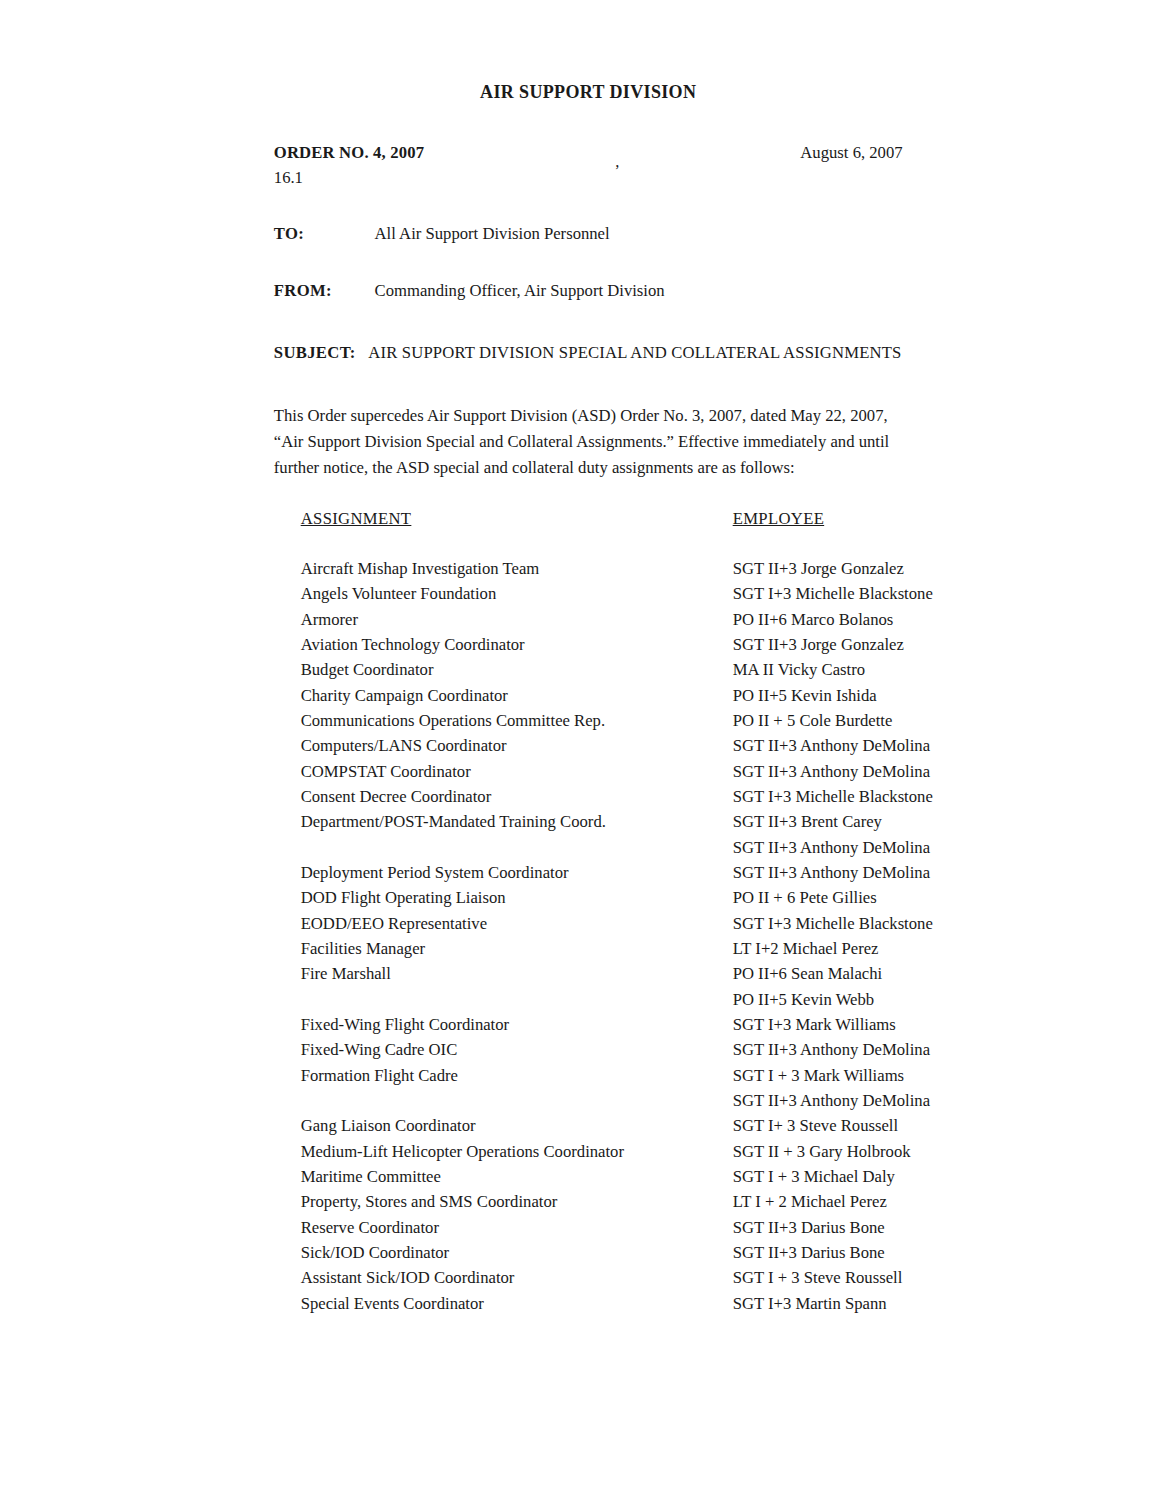AIR SUPPORT DIVISION
ORDER NO. 4, 2007 August 6, 2007
16.1’
TO: All Air Support Division Personnel
FROM: Commanding Officer, Air Support Division
SUBJECT: AIR SUPPORT DIVISION SPECIAL AND COLLATERAL ASSIGNMENTS
This Order supercedes Air Support Division (ASD) Order No. 3, 2007, dated May 22, 2007, “Air Support Division Special and Collateral Assignments.” Effective immediately and until further notice, the ASD special and collateral duty assignments are as follows:
ASSIGNMENT
Aircraft Mishap Investigation Team
Angels Volunteer Foundation
Armorer
Aviation Technology Coordinator
Budget Coordinator
Charity Campaign Coordinator
Communications Operations Committee Rep.
Computers/LANS Coordinator
COMPSTAT Coordinator
Consent Decree Coordinator
Department/POST-Mandated Training Coord.
Deployment Period System Coordinator
DOD Flight Operating Liaison
EODD/EEO Representative
Facilities Manager
Fire Marshall
Fixed-Wing Flight Coordinator
Fixed-Wing Cadre OIC
Formation Flight Cadre
Gang Liaison Coordinator
Medium-Lift Helicopter Operations Coordinator
Maritime Committee
Property, Stores and SMS Coordinator
Reserve Coordinator
Sick/IOD Coordinator
Assistant Sick/IOD Coordinator
Special Events Coordinator
EMPLOYEE
SGT II+3 Jorge Gonzalez
SGT I+3 Michelle Blackstone
PO II+6 Marco Bolanos
SGT II+3 Jorge Gonzalez
MA II Vicky Castro
PO II+5 Kevin Ishida
PO II + 5 Cole Burdette
SGT II+3 Anthony DeMolina
SGT II+3 Anthony DeMolina
SGT I+3 Michelle Blackstone
SGT II+3 Brent Carey
SGT II+3 Anthony DeMolina
SGT II+3 Anthony DeMolina
PO II + 6 Pete Gillies
SGT I+3 Michelle Blackstone
LT I+2 Michael Perez
PO II+6 Sean Malachi
PO II+5 Kevin Webb
SGT I+3 Mark Williams
SGT II+3 Anthony DeMolina
SGT I + 3 Mark Williams
SGT II+3 Anthony DeMolina
SGT I+ 3 Steve Roussell
SGT II + 3 Gary Holbrook
SGT I + 3 Michael Daly
LT I + 2 Michael Perez
SGT II+3 Darius Bone
SGT II+3 Darius Bone
SGT I + 3 Steve Roussell
SGT I+3 Martin Spann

### [WORK TASK]
Skip the pictures. Restate exactly the lines from the start of the entries through the line containing "Computers/LANS Coordinator", both ends included.

### [RESULT]
AIR SUPPORT DIVISION
ORDER NO. 4, 2007 August 6, 2007
16.1’
TO: All Air Support Division Personnel
FROM: Commanding Officer, Air Support Division
SUBJECT: AIR SUPPORT DIVISION SPECIAL AND COLLATERAL ASSIGNMENTS
This Order supercedes Air Support Division (ASD) Order No. 3, 2007, dated May 22, 2007, “Air Support Division Special and Collateral Assignments.” Effective immediately and until further notice, the ASD special and collateral duty assignments are as follows:
ASSIGNMENT
Aircraft Mishap Investigation Team
Angels Volunteer Foundation
Armorer
Aviation Technology Coordinator
Budget Coordinator
Charity Campaign Coordinator
Communications Operations Committee Rep.
Computers/LANS Coordinator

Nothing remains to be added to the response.